SOURCE DATA below:

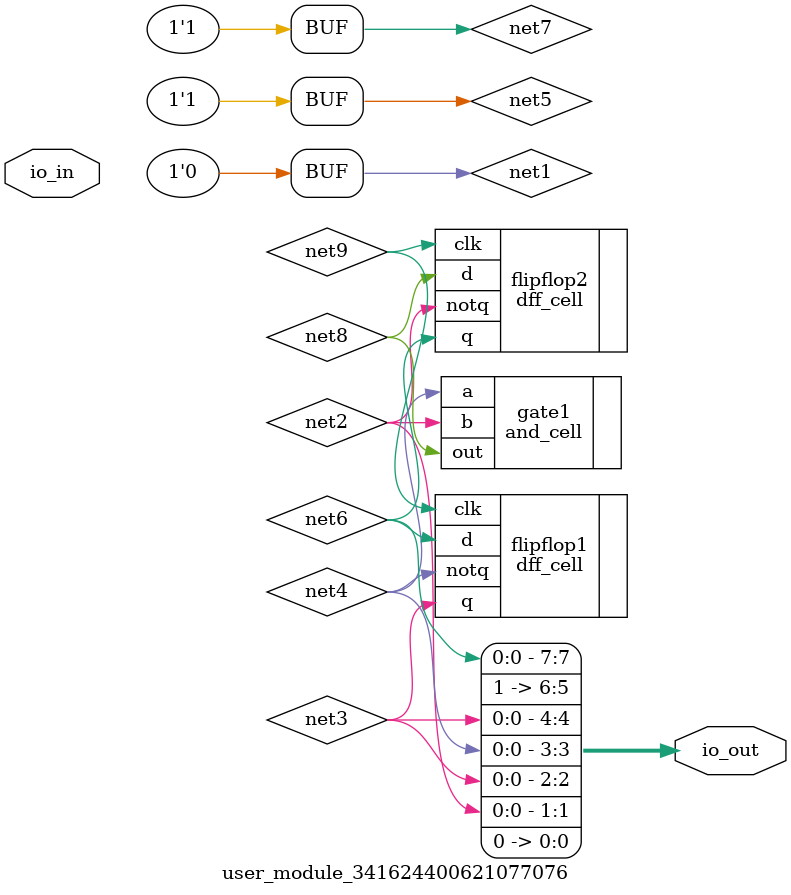
<source format=v>

/* Automatically generated from https://wokwi.com/projects/341624400621077076 */

`default_nettype none

module user_module_341624400621077076(
  input [7:0] io_in,
  output [7:0] io_out
);
  wire net1 = 1'b0;
  wire net2;
  wire net3;
  wire net4;
  wire net5 = 1'b1;
  wire net6;
  wire net7 = 1'b1;
  wire net8;
  wire net9;

  assign io_out[0] = net1;
  assign io_out[1] = net2;
  assign io_out[2] = net3;
  assign io_out[3] = net4;
  assign io_out[4] = net3;
  assign io_out[5] = net5;
  assign io_out[6] = net5;
  assign io_out[7] = net6;

  and_cell gate1 (
    .a (net4),
    .b (net2),
    .out (net8)
  );
  dff_cell flipflop1 (
    .d (net6),
    .clk (net9),
    .q (net3),
    .notq (net4)
  );
  dff_cell flipflop2 (
    .d (net8),
    .clk (net9),
    .q (net6),
    .notq (net2)
  );
endmodule

</source>
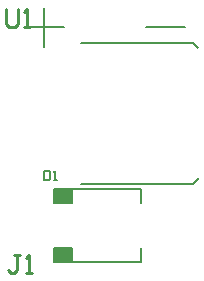
<source format=gto>
G04 Layer_Color=65535*
%FSLAX44Y44*%
%MOMM*%
G71*
G01*
G75*
%ADD23C,0.1270*%
%ADD24C,0.2540*%
%ADD25C,0.1500*%
%ADD26C,0.2000*%
%ADD27R,1.6000X1.2000*%
D23*
X-17500Y-21000D02*
X77500D01*
X-17500Y-140000D02*
X77500D01*
Y-21000D02*
X81500Y-25000D01*
X77500Y-140000D02*
X82500Y-135000D01*
X-24500Y-206000D02*
Y-194000D01*
X-40500D02*
X-24500D01*
X-40500Y-206000D02*
Y-194000D01*
X33500Y-206000D02*
Y-194000D01*
X-40500Y-206000D02*
X33500D01*
X-40500Y-144000D02*
X33500D01*
Y-156000D02*
Y-144000D01*
X-40500Y-156000D02*
Y-144000D01*
Y-156000D02*
X-24500D01*
Y-144000D01*
D24*
X-80456Y8253D02*
Y-4443D01*
X-77917Y-6982D01*
X-72839D01*
X-70299Y-4443D01*
Y8253D01*
X-65221Y-6982D02*
X-60143D01*
X-62682D01*
Y8253D01*
X-65221Y5714D01*
X-69029Y-200027D02*
X-74108D01*
X-71568D01*
Y-212723D01*
X-74108Y-215262D01*
X-76647D01*
X-79186Y-212723D01*
X-63951Y-215262D02*
X-58873D01*
X-61412D01*
Y-200027D01*
X-63951Y-202566D01*
D25*
X-48452Y-128779D02*
Y-136776D01*
X-44453D01*
X-43120Y-135443D01*
Y-130112D01*
X-44453Y-128779D01*
X-48452D01*
X-40455Y-136776D02*
X-37789D01*
X-39122D01*
Y-128779D01*
X-40455Y-130112D01*
D26*
X37500Y-7508D02*
X70823D01*
X-65000D02*
X-31677D01*
X-48339Y9153D02*
Y-24169D01*
D27*
X-32500Y-200000D02*
D03*
Y-150000D02*
D03*
M02*

</source>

End of SOURCE DATA.

### WHAT NEEDS TO BE DONE
Exactly the lines from the one with "X-40455Y-130112D01*" through the end of the entries, both included, should be written out, and no others.

### ANSWER BOX
X-40455Y-130112D01*
D26*
X37500Y-7508D02*
X70823D01*
X-65000D02*
X-31677D01*
X-48339Y9153D02*
Y-24169D01*
D27*
X-32500Y-200000D02*
D03*
Y-150000D02*
D03*
M02*

</source>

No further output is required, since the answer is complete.